Hace unos meses acudí preocupada a consultar a mi doctor por una extraña dolencia que me aquejaba y que había comenzado a afectarme seriamente en mi vida diaria… estaba asustada porque acababa de cumplir cincuenta años. Saber que mi transitar por la vida había llegado hasta ese punto me había sumido en una especie de pozo sin fondo del que me veía incapaz de salir.
Cincuenta años, cincuenta. Nada más y nada menos. Sentí que el mundo se había subido a caballito a mis espaldas y que su plomizo peso me impedía correr, siquiera andar ligera por la vida. “Doctor, ya tengo cincuenta años y creo que hay muchas cosas que ahora no debo hacer…”. Y así, quejosamente, se lo expuse a mi médico.
Con semblante serio, y tras mirarme fijamente durante unos segundos, el doctor tomó el bolígrafo y una receta. Me miró nuevamente y reflexionó. El asunto parecía grave, a pesar de que ni siquiera me había tomado la tensión, o me había hecho esa interminable anamnesis hasta indagar en mi pasado más lejano en busca de antepasados aquejados de algún raro trastorno… Nada.
Tras inspirar profundamente, se decidió a escribir el resultado de su veredicto y me explicó cómo debía tomarlo, insistiendo en la importancia de seguir sus indicaciones estrechamente: “Tómelo cada ocho horas, y en la primera toma de la mañana tome una dosis doble… o incluso triple”. “Si usted sintiera que aun así no es suficiente, tómelo cuantas veces quiera, tres, cuatro, cinco…”.
Lo que me temía, el mal que me aquejaba era grave, muy grave. Sentí que el resto de mi vida estaría encadenada a una fuerte medicación que esclavizaría mi voluntad.
Desprendió con cuidado la receta del talonario y la puso ante mis ojos. En defensa de los médicos, tan vapuleados a lo largo de la historia por su terrible caligrafía, he de reconocer que aquellas letras estaban trazadas con pulcritud y claridad.
Mis ojos, ávidos por descubrir el fármaco para paliar mi rara dolencia, quedaron atónitos ante aquellas dos palabras que el doctor había escrito: “Adverbio «solo»”. Confusa, así es como me sentí… muy confusa.
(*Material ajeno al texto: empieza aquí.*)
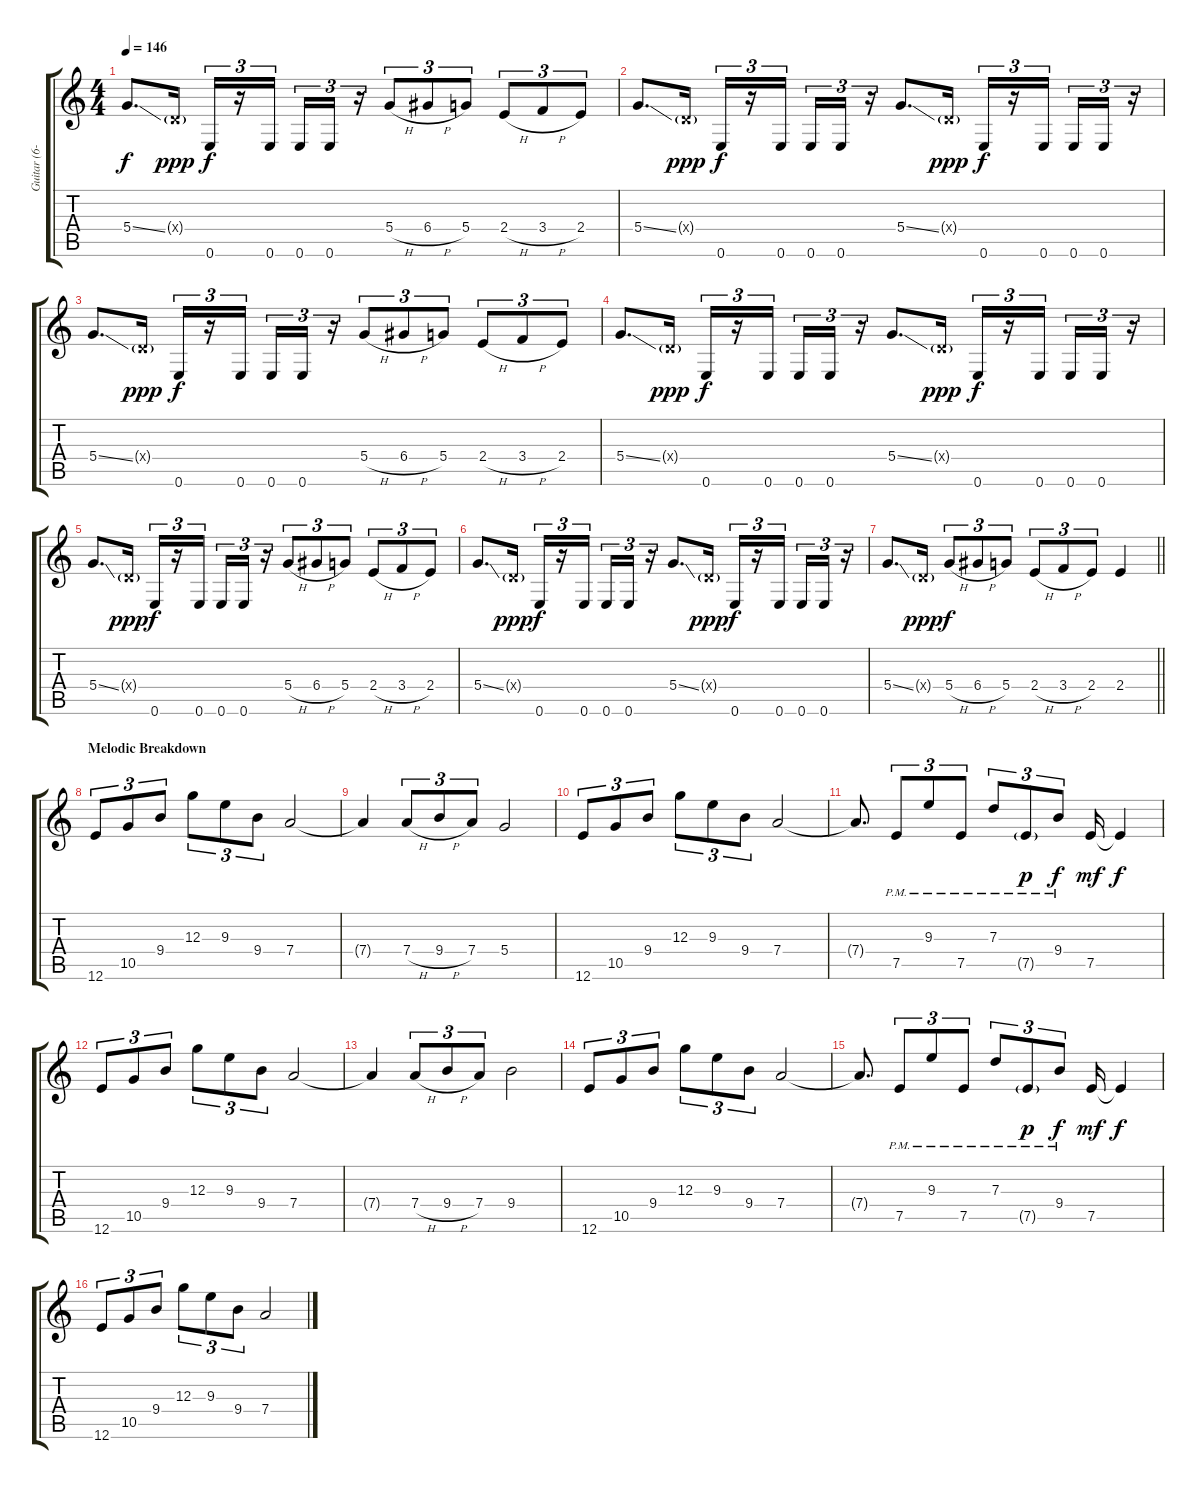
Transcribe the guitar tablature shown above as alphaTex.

\track ("Guitar (6-string)" "Guitar (6-") {instrument distortionguitar}
\staff {score tabs}
\tuning (E4 B3 G3 D3 A2 E2) {hide}
\ts (4 4)
\tempo 146
\clef g2
\ks c
5.4{ss}.8{d dy f} 0.4{g x}.16{dy ppp} 0.6.16{tu (3 2) dy f} r.16{tu (3 2)} 0.6.16{tu (3 2) beam splitsecondary} 0.6.16{tu (3 2)} 0.6.16{tu (3 2)} r.16{tu (3 2)} 5.4{h}.8{tu (3 2)} 6.4{h}.8{tu (3 2)} 5.4.8{tu (3 2)} 2.4{h}.8{tu (3 2)} 3.4{h}.8{tu (3 2)} 2.4.8{tu (3 2)} |
5.4{ss}.8{d} 0.4{g x}.16{dy ppp} 0.6.16{tu (3 2) dy f} r.16{tu (3 2)} 0.6.16{tu (3 2) beam splitsecondary} 0.6.16{tu (3 2)} 0.6.16{tu (3 2)} r.16{tu (3 2)} 5.4{ss}.8{d} 0.4{g x}.16{dy ppp} 0.6.16{tu (3 2) dy f} r.16{tu (3 2)} 0.6.16{tu (3 2) beam splitsecondary} 0.6.16{tu (3 2)} 0.6.16{tu (3 2)} r.16{tu (3 2)} |
5.4{ss}.8{d} 0.4{g x}.16{dy ppp} 0.6.16{tu (3 2) dy f} r.16{tu (3 2)} 0.6.16{tu (3 2) beam splitsecondary} 0.6.16{tu (3 2)} 0.6.16{tu (3 2)} r.16{tu (3 2)} 5.4{h}.8{tu (3 2)} 6.4{h}.8{tu (3 2)} 5.4.8{tu (3 2)} 2.4{h}.8{tu (3 2)} 3.4{h}.8{tu (3 2)} 2.4.8{tu (3 2)} |
5.4{ss}.8{d} 0.4{g x}.16{dy ppp} 0.6.16{tu (3 2) dy f} r.16{tu (3 2)} 0.6.16{tu (3 2) beam splitsecondary} 0.6.16{tu (3 2)} 0.6.16{tu (3 2)} r.16{tu (3 2)} 5.4{ss}.8{d} 0.4{g x}.16{dy ppp} 0.6.16{tu (3 2) dy f} r.16{tu (3 2)} 0.6.16{tu (3 2) beam splitsecondary} 0.6.16{tu (3 2)} 0.6.16{tu (3 2)} r.16{tu (3 2)} |
5.4{ss}.8{d} 0.4{g x}.16{dy ppp} 0.6.16{tu (3 2) dy f} r.16{tu (3 2)} 0.6.16{tu (3 2) beam splitsecondary} 0.6.16{tu (3 2)} 0.6.16{tu (3 2)} r.16{tu (3 2)} 5.4{h}.8{tu (3 2)} 6.4{h}.8{tu (3 2)} 5.4.8{tu (3 2)} 2.4{h}.8{tu (3 2)} 3.4{h}.8{tu (3 2)} 2.4.8{tu (3 2)} |
5.4{ss}.8{d} 0.4{g x}.16{dy ppp} 0.6.16{tu (3 2) dy f} r.16{tu (3 2)} 0.6.16{tu (3 2) beam splitsecondary} 0.6.16{tu (3 2)} 0.6.16{tu (3 2)} r.16{tu (3 2)} 5.4{ss}.8{d} 0.4{g x}.16{dy ppp} 0.6.16{tu (3 2) dy f} r.16{tu (3 2)} 0.6.16{tu (3 2) beam splitsecondary} 0.6.16{tu (3 2)} 0.6.16{tu (3 2)} r.16{tu (3 2)} |
\barLineRight lightlight
5.4{ss}.8{d} 0.4{g x}.16{dy ppp} 5.4{h}.8{tu (3 2) dy f} 6.4{h}.8{tu (3 2)} 5.4.8{tu (3 2)} 2.4{h}.8{tu (3 2)} 3.4{h}.8{tu (3 2)} 2.4.8{tu (3 2)} 2.4.4 |
\section ("" "Melodic Breakdown")
12.6.8{tu (3 2) volume 13 balance 5} 10.5.8{tu (3 2)} 9.4.8{tu (3 2)} 12.3.8{tu (3 2)} 9.3.8{tu (3 2)} 9.4.8{tu (3 2)} 7.4.2 |
7.4{t}.4 7.4{h}.8{tu (3 2)} 9.4{h}.8{tu (3 2)} 7.4.8{tu (3 2)} 5.4.2 |
12.6.8{tu (3 2)} 10.5.8{tu (3 2)} 9.4.8{tu (3 2)} 12.3.8{tu (3 2)} 9.3.8{tu (3 2)} 9.4.8{tu (3 2)} 7.4.2 |
7.4{t}.8{d} 7.5{pm}.8{tu (3 2)} 9.3{pm}.8{tu (3 2)} 7.5{pm}.8{tu (3 2)} 7.3{pm}.8{tu (3 2)} 7.5{g pm}.8{tu (3 2) dy p} 9.4{pm}.8{tu (3 2) dy f} 7.5.16{dy mf} 7.5{t}.4{dy f} |
12.6.8{tu (3 2)} 10.5.8{tu (3 2)} 9.4.8{tu (3 2)} 12.3.8{tu (3 2)} 9.3.8{tu (3 2)} 9.4.8{tu (3 2)} 7.4.2 |
7.4{t}.4 7.4{h}.8{tu (3 2)} 9.4{h}.8{tu (3 2)} 7.4.8{tu (3 2)} 9.4.2 |
12.6.8{tu (3 2)} 10.5.8{tu (3 2)} 9.4.8{tu (3 2)} 12.3.8{tu (3 2)} 9.3.8{tu (3 2)} 9.4.8{tu (3 2)} 7.4.2 |
7.4{t}.8{d} 7.5{pm}.8{tu (3 2)} 9.3{pm}.8{tu (3 2)} 7.5{pm}.8{tu (3 2)} 7.3{pm}.8{tu (3 2)} 7.5{g pm}.8{tu (3 2) dy p} 9.4{pm}.8{tu (3 2) dy f} 7.5.16{dy mf} 7.5{t}.4{dy f} |
12.6.8{tu (3 2)} 10.5.8{tu (3 2)} 9.4.8{tu (3 2)} 12.3.8{tu (3 2)} 9.3.8{tu (3 2)} 9.4.8{tu (3 2)} 7.4.2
Tras unos segundos, conseguí ordenar algunas palabras en mi cabeza y le pregunté al doctor: ¿Qué significa exactamente… eso? ¿Tal vez es una novedosa medicación? ¿Una formulación de vanguardia? ¿Voy a formar parte de un nuevo ensayo de algún fármaco?
“Solo le he recetado una nueva actitud ante la vida, una nueva perspectiva, un punto de vista diferente”, me dijo. Y añadió: “Y solo usted tiene la llave para hacerlo; al principio le resultará un poco complicado y no obtendrá muchos resultados, pero si día a día se esfuerza en practicarlo, lo conseguirá".
"Mi receta es que actúe valiéndose de un poderosísimo instrumento que todos utilizamos a cada momento: las palabras. Cambie sus palabras y será capaz de modificar su mente y sus pensamientos. Le propongo que siga las indicaciones de mi receta. Por favor, escriba la frase que ha dicho cuando ha entrado a la consulta":
«Doctor, ya tengo cincuenta años…».
"Y ahora sustituya el adverbio «ya» por el que le he recetado":
«Doctor, solo tengo cincuenta años…».
"La duración del tratamiento… dependerá de su voluntad”.